┌─ DATA SECTION

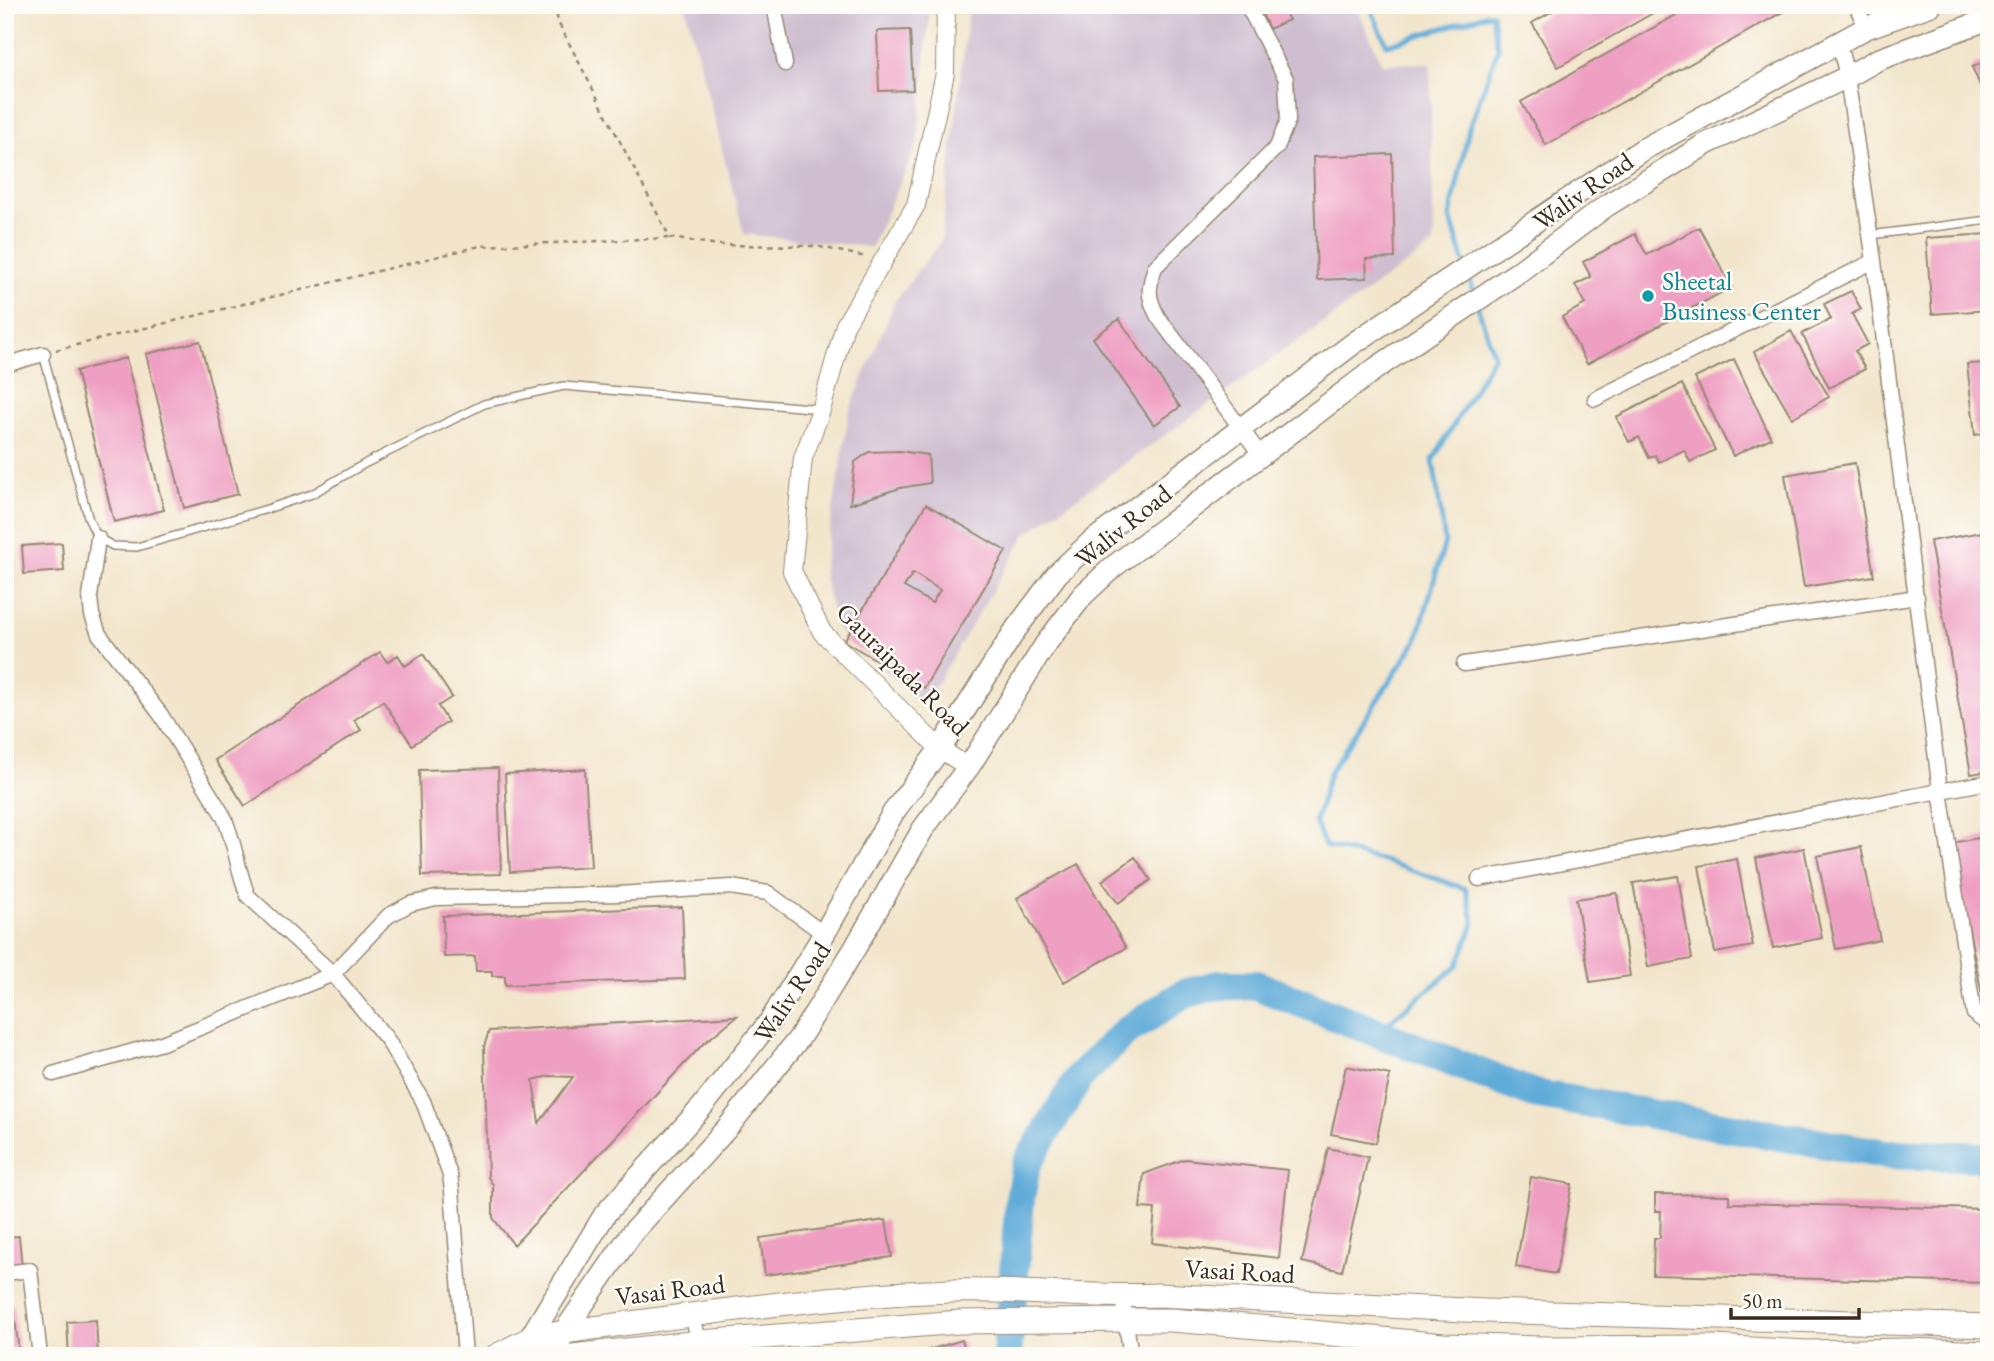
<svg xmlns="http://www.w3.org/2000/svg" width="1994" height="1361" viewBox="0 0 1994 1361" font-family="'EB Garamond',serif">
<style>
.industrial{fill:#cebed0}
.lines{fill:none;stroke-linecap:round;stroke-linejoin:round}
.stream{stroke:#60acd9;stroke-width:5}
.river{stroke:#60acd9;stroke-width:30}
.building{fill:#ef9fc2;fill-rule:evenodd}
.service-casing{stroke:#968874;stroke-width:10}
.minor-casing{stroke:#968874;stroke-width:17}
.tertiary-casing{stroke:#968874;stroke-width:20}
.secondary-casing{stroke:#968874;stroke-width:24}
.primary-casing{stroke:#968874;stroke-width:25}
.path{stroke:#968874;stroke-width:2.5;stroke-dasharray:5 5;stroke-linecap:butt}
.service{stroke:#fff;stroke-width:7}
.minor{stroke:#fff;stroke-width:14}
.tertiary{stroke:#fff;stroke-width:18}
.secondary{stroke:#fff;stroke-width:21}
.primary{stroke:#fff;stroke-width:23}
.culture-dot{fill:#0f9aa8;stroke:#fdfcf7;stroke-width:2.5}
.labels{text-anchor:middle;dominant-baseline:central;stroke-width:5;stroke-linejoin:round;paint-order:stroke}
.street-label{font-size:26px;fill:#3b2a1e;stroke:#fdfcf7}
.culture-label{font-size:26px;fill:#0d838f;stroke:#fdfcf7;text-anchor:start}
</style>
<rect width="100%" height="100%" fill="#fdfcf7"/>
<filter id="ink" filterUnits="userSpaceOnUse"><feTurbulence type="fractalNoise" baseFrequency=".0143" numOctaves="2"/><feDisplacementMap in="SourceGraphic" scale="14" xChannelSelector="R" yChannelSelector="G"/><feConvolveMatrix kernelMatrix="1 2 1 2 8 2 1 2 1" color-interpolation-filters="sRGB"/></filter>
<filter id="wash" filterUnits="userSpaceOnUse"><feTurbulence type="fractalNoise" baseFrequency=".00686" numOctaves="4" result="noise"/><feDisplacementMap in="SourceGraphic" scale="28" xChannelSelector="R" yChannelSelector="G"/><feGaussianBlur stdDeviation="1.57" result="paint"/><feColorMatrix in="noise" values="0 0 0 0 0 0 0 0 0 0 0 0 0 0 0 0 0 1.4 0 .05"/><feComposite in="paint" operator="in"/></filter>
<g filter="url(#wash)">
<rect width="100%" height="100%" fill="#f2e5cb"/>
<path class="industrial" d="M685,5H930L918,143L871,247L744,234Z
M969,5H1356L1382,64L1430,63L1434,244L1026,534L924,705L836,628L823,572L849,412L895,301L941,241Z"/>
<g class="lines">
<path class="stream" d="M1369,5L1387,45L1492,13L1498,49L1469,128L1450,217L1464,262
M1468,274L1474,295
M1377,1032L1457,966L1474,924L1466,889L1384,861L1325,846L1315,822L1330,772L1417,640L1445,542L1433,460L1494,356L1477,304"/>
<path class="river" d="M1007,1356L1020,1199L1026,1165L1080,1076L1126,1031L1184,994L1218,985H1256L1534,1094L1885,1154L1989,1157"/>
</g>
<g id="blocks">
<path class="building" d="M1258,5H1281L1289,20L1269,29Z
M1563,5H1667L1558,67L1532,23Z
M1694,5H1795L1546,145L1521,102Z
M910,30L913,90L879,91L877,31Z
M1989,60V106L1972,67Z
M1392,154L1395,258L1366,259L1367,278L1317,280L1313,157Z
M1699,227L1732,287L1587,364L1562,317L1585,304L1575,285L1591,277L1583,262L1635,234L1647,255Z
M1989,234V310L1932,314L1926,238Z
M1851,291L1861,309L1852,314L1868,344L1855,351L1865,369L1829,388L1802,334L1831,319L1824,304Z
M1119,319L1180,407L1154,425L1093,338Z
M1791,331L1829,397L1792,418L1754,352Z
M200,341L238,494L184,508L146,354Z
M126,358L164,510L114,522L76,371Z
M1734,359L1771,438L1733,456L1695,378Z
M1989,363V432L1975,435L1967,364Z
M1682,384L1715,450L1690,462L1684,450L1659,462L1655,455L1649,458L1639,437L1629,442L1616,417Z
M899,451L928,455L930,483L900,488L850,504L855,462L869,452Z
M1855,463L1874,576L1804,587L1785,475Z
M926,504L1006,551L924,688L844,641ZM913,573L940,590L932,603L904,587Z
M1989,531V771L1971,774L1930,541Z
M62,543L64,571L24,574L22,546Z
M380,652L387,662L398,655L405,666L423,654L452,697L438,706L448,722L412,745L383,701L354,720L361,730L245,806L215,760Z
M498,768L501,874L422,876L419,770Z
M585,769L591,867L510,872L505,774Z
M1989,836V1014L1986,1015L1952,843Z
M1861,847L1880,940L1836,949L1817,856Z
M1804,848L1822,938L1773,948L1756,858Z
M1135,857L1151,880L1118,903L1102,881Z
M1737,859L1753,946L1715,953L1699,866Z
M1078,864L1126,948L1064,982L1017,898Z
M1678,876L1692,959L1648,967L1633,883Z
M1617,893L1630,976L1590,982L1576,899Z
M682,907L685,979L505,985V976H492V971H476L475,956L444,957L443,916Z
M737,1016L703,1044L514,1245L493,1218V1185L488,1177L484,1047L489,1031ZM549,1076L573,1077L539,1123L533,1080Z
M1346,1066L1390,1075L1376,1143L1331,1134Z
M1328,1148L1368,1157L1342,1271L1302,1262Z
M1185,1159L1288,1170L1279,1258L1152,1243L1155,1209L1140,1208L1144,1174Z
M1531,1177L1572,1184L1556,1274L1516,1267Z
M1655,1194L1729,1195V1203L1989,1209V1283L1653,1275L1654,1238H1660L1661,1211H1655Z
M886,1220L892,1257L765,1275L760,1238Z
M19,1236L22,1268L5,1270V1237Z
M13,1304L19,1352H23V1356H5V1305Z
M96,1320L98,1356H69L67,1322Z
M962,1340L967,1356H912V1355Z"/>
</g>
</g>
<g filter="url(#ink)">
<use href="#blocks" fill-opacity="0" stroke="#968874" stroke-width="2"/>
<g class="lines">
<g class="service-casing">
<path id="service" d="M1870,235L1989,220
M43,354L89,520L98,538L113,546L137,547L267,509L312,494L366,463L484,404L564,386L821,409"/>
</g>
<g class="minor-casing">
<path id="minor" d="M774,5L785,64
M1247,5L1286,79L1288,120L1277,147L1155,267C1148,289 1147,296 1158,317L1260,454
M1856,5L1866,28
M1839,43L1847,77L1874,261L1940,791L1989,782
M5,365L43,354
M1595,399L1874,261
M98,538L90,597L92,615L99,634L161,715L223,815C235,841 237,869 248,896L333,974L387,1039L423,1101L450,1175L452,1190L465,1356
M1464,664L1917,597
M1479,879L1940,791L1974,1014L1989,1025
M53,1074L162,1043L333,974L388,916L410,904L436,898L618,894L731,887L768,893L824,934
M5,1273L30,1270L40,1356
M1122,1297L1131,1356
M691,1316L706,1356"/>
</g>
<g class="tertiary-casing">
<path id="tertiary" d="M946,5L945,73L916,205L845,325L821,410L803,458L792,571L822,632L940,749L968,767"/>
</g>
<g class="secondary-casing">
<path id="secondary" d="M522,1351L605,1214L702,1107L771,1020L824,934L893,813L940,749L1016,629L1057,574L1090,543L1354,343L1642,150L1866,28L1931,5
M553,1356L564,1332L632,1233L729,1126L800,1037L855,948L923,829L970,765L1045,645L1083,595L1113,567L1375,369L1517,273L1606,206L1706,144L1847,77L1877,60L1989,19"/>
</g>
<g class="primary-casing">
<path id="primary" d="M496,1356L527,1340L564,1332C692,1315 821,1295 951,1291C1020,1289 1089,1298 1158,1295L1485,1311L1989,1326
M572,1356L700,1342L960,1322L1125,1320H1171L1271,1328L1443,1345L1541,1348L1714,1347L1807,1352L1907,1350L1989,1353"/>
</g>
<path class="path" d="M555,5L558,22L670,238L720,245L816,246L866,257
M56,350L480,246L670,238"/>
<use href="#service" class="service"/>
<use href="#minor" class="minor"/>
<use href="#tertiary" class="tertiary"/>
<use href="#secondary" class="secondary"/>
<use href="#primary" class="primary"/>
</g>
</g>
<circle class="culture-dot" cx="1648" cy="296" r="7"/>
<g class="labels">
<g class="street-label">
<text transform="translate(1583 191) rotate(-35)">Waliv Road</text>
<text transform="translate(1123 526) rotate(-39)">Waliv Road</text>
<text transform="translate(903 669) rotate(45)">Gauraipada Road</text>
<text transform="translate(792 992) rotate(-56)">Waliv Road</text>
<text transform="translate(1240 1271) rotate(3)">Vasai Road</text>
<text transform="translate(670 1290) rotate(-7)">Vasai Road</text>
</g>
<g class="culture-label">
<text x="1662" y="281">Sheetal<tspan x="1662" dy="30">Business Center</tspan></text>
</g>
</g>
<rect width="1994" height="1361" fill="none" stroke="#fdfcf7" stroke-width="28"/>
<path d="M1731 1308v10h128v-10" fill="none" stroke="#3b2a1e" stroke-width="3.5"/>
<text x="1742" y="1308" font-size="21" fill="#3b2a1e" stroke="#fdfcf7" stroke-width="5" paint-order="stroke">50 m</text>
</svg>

└─

Look through the listing above. Pick out each line with "filterUnits" and copy it.

<filter id="ink" filterUnits="userSpaceOnUse"><feTurbulence type="fractalNoise" baseFrequency=".0143" numOctaves="2"/><feDisplacementMap in="SourceGraphic" scale="14" xChannelSelector="R" yChannelSelector="G"/><feConvolveMatrix kernelMatrix="1 2 1 2 8 2 1 2 1" color-interpolation-filters="sRGB"/></filter>
<filter id="wash" filterUnits="userSpaceOnUse"><feTurbulence type="fractalNoise" baseFrequency=".00686" numOctaves="4" result="noise"/><feDisplacementMap in="SourceGraphic" scale="28" xChannelSelector="R" yChannelSelector="G"/><feGaussianBlur stdDeviation="1.57" result="paint"/><feColorMatrix in="noise" values="0 0 0 0 0 0 0 0 0 0 0 0 0 0 0 0 0 1.4 0 .05"/><feComposite in="paint" operator="in"/></filter>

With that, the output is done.